UM-Dearborn research links driving habits, Alzheimer’s risk


Highway ramps are an important part of civic infrastructure. But a UM-Dearborn graduate researcher says data show they also have connections to a growing worldwide health concern.

Using UM-Dearborn-developed computer programs, Sai Santosh Reddy Danda is looking at drivers’ everyday patterns. He said driving behavior may indicate if someone has a higher risk of Alzheimer’s disease.

“Alzheimer’s affects millions of people. When we do day-to-day tasks, there has to be a marker or patterns we exhibit that can help identify if someone is more prone to developing Alzheimer’s in the future,” said Danda, who is advised by Yi Lu Murphey, the Paul K. Trojan Collegiate Professor of Engineering and professor of electrical and computer engineering at UM-Dearborn. Danda works as a research assistant in Murphey’s lab.

“Medical testing is expensive, but early detection is important. So are there behaviors we exhibit that can help us identify who is more at risk? My research shows that there are.”

Working on the multiyear study with Murphey and Michigan Medicine, Danda had participants install devices in their cars to track acceleration, speed, respiratory rate, heart rate and more. Over the course of a month, the devices collected driving data of the participants traversing familiar routes.

Danda said all research participants, who are 65 or older, had PET scan results that showed amyloids, a naturally occurring body protein that’s toxic to brain cells in abnormal levels. The study participants were then put into two groups: one with higher amounts of amyloids (amyloid positive) and one with small amounts (amyloid negative).

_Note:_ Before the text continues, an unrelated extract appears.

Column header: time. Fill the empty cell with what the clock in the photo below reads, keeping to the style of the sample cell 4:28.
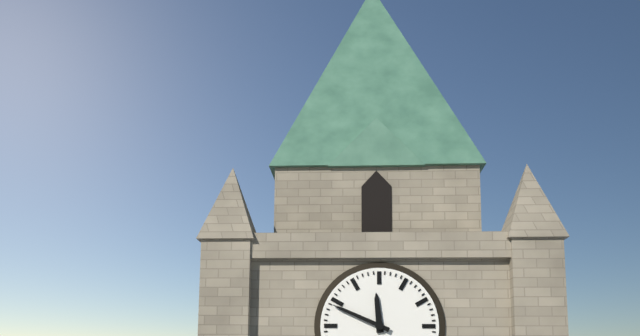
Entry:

To be clear, no one in the study had an Alzheimer’s diagnosis, Danda said. But it is long believed that amyloid plaques — the build-up of amyloids — is a defining characteristic of the disease.

“Wouldn’t you want to know if you were more at risk? If someone knew they were exhibiting higher-risk behaviors, it may give motivation to change unhealthy habits that may play a role in Alzheimer’s risk like smoking, lack of exercise or poor diet,” Danda said.

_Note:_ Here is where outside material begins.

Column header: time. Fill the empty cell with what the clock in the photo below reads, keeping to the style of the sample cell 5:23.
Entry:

Analyzing the driving behavior — like how often and aggressively people merge off a ramp and their speed — he’s noted a pattern in biomarkers in the amyloid positive group, like having a higher heart rate or skin temperature when driving on and off the ramp.

Danda said data analysis shows the higher-risk group exhibits more aggressive driving and stress than the amyloid negative group.

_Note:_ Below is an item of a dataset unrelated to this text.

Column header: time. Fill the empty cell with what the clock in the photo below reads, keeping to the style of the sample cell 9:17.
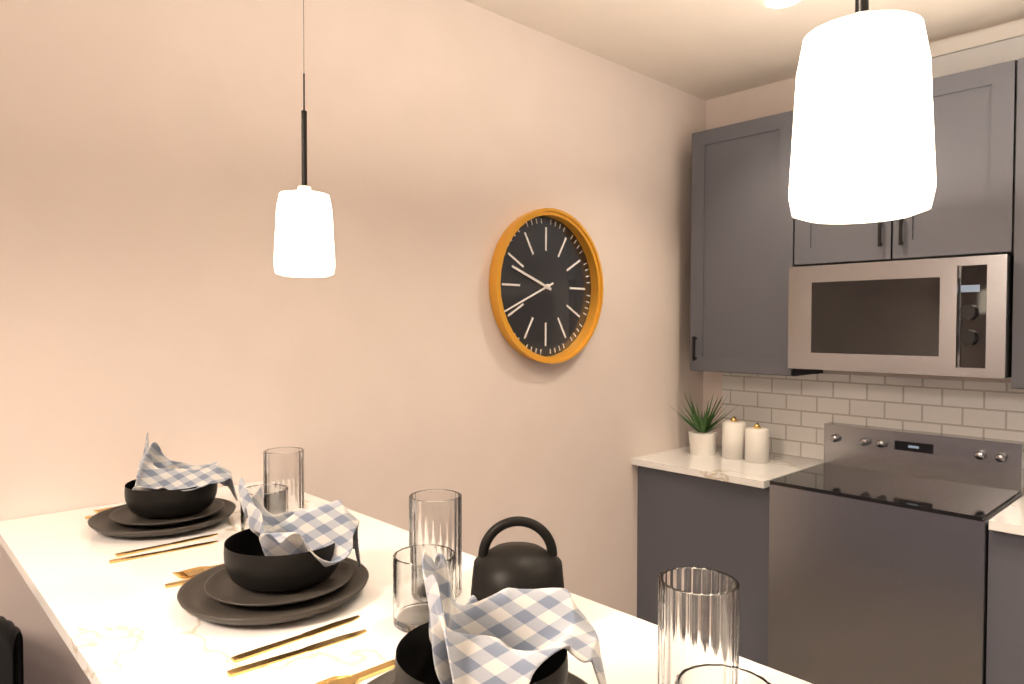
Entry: 9:41
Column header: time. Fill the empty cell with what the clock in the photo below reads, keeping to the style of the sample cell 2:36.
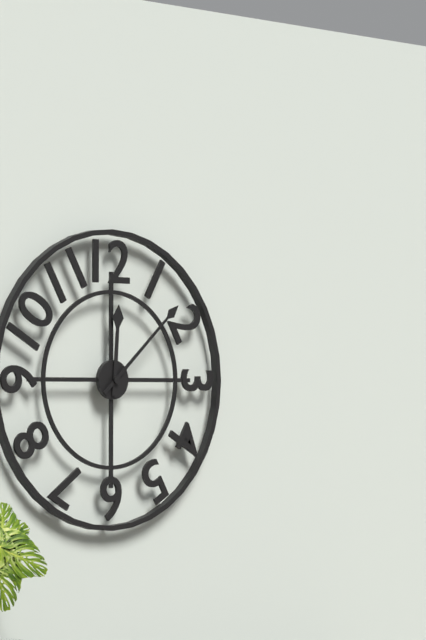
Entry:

Presenting his findings so far, Danda won the Office of Graduate Studies’ Three Minute Thesis Competition last month. The competition provides an opportunity for graduate-level students to share their research in three minutes or less in an uncomplicated and easy-to-understand way.

Danda represented the university at the Midwestern Association of Graduate Schools regional competition April 3-5 in St. Louis.

“I wanted to get more experience in presenting, and I was very grateful that this opportunity was available on campus,” he said. “I’m from India and English is my second language. It was a good way to practice my English. And, as a researcher, I’ll need to present at conferences, so it is important to take any opportunity to practice presentation and communication skills.”

Encouraged by Murphey, Danda also submitted his research abstract to present at the international Alzheimer’s Association’s conference this summer. The conference attracts top researchers, clinicians and dementia professionals.

Danda said he has gotten experience in cutting-edge technology and research while at UM-Dearborn.

“As a kid, I’d play video games and noticed the ones I liked playing, like sports or racing games, had statistics and data patterns that factored into performance,” he said. “So I knew I wanted to go into a field that included this type of thinking and I came to UM-Dearborn for graduate school because of the faculty expertise and because Michigan is an automotive hub.”

Looking toward the future, Danda continues to be interested in data gathering for automotive and health applications. But he also wants to be sure he is doing something that advances knowledge and makes the world a better place.

“Using research data, I want to provide good technologies to help serve the community,” he said. “I know I’m not doing surgery or anything like that, but research like this has the potential to decrease patient death and to increase awareness and quality of life. No matter what I do in the future, I want the main purpose of it to be about the betterment of the world we live in.”